Paper bathed in a golden glow from the two-wicked lamp, he dipped one of his steel pens into the inkwell and began to write with scant hesitation; what he wanted to say had already been rehearsed in his mind over and over again.

“Jem, this letter is borne by the best man I have ever known, and the only consolation I have in losing him is that you will come to know and love him. Somehow we have trodden the same path through all the years since Alexander sat in the Thames, from ship to ship and place to place. He a free man, I a convict. Always friends. Did I not have Kitty and my children, losing him would be a mortal blow.

“What I write of on these pages is different from the letter I sent after your box came. That one went by any official hand it encountered, at the mercy of prying eyes and prurient minds. The miracle is that our letters ever do reach their destination, but the trickle of replies which arrived during 1792 (and on Bellona and Kitty so far this year) tells us that those who bear our letters to England pity us enough to make good their promises. Some of us, however, never do receive word from the place most of us still call ‘home.’ I am unsure whether that is accidental or on purpose. This one will never leave Stephen’s care. I can say anything, and, knowing Stephen, he will sit in silence to let ye read this before he speaks, and that frees me too.

“This year, 1793, I will turn five-and-forty. How I look and how I have physically weathered this span Stephen will relate better than I, for we lack mirrors in Norfolk Island. Save that I have kept my health and can probably work harder for longer now than ever I could when a young man in England.

“As I sit here in the night the only sounds which reach my ears are of mighty trees moving in a rising wind, and the only smells which assail my nostrils are sweetly resinous or indefinable relics of the rain which fell a few hours ago and wetted the soil.

“I will never return to England, which is a place I no longer think of as, or call, ‘home.’ Home is here in Norfolk Island and always will be here. The truth is, Jem, that I want no truck with the country sent me to Botany Bay jammed aboard a slaver for just over twelve months amid misery and suffering still haunt my dreams.

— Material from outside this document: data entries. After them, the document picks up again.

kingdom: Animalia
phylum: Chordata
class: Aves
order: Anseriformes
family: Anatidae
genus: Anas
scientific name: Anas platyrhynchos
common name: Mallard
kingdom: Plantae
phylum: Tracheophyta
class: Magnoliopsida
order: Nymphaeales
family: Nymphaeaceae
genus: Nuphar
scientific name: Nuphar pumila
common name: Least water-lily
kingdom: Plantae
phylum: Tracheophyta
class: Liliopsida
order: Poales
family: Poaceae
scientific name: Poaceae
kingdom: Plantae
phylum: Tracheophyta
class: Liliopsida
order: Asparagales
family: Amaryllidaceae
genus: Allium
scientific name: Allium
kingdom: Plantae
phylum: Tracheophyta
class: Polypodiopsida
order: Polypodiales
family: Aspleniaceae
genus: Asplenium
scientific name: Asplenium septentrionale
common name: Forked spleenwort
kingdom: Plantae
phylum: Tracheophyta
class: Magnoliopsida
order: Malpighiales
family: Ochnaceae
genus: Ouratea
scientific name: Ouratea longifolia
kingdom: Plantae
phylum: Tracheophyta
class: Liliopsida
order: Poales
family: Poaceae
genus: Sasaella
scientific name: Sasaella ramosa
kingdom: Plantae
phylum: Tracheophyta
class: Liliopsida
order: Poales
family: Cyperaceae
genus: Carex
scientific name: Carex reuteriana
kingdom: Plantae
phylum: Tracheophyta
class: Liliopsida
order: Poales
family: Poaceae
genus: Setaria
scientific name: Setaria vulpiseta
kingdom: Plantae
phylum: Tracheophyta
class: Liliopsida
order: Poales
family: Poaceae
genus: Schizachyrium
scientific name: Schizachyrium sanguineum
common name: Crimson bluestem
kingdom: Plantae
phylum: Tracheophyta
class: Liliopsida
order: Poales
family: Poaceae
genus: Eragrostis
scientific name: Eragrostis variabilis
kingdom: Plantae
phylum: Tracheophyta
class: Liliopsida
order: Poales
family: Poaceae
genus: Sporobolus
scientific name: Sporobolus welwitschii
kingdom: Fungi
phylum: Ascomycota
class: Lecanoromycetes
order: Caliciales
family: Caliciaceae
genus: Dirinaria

“There were good times and good moments, none of them given us by those who shipped us off-greedy contractors, indifferent shufflers of paper, port-swilling barons and admirals. And we on the first fleet which sailed for Botany Bay enjoyed luxury compared to the horrors those who follow us must endure-ask Stephen to tell you what they found aboard Neptune when she anchored in Port Jackson.

“To be the first for Botany Bay was at once the best and the worst of it. No one knew what to do, Jem, not even the sad and desperate little governor, Phillip. It was neither planned nor decently equipped. Not one person in Whitehall worked out the logistics, and the contractors cheated on both the quality and the quantity of the clothing, tools and other essentials that were sent with us. I keep imagining the look on Julius Caesar’s face did he know of our shambles.